## [WHAT YOU NEED TO DO]
Note each line in the data below that holds "neck", and copy it.

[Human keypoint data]
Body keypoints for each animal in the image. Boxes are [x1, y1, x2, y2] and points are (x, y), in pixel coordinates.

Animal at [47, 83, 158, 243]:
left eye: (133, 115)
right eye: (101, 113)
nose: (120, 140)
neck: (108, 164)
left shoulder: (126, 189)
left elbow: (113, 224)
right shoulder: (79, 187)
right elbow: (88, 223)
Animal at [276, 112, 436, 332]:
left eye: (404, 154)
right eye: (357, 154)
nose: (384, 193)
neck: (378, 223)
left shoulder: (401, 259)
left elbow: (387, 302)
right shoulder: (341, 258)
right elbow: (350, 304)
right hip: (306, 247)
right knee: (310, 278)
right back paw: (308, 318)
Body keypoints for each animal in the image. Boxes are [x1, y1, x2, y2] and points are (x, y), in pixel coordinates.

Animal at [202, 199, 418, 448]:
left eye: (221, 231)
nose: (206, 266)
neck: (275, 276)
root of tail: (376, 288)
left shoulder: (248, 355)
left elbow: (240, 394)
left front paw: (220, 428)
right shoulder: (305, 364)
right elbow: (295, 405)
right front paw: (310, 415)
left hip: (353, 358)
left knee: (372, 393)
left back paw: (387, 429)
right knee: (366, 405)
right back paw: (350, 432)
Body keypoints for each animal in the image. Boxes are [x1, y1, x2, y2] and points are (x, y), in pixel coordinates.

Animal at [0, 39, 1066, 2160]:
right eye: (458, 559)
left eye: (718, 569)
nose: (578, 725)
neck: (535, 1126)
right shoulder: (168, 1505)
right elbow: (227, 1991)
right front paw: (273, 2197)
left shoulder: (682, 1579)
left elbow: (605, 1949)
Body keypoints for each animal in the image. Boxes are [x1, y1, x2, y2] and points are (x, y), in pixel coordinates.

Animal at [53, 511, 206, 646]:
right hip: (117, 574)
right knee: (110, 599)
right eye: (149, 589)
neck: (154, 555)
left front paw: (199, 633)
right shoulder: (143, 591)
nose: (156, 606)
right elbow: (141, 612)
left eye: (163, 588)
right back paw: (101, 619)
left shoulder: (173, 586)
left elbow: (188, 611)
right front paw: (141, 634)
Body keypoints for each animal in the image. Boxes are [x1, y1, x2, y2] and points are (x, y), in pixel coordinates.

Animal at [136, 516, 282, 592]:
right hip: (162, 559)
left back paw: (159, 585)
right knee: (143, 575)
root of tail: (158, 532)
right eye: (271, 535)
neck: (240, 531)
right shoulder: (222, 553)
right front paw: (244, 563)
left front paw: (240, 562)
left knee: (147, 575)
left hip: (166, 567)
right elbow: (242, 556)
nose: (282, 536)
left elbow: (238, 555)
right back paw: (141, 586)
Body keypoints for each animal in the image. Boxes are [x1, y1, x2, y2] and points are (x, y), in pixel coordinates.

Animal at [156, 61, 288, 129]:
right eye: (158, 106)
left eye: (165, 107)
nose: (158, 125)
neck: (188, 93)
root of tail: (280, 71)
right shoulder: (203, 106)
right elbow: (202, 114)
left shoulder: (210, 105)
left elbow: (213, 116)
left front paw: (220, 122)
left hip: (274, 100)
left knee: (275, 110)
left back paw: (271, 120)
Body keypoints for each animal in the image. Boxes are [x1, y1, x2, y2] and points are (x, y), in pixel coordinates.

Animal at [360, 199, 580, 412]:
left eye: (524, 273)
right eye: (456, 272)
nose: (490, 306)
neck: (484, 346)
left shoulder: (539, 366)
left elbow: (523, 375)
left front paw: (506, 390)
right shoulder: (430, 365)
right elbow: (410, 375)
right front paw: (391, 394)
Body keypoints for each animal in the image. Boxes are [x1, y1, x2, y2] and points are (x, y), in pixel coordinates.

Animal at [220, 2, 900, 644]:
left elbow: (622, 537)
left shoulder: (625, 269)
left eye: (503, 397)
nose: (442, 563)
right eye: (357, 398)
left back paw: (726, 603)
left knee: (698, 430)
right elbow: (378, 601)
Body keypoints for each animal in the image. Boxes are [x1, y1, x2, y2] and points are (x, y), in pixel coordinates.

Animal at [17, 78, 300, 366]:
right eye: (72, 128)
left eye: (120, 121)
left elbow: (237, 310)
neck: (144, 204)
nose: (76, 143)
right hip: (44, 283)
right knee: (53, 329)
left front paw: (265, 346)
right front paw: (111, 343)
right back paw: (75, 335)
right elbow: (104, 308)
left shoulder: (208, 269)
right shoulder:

## [OUTPUT FOR THIS EXERCISE]
neck: (108, 164)
neck: (378, 223)
neck: (275, 276)
neck: (535, 1126)
neck: (154, 555)
neck: (240, 531)
neck: (188, 93)
neck: (484, 346)
neck: (144, 204)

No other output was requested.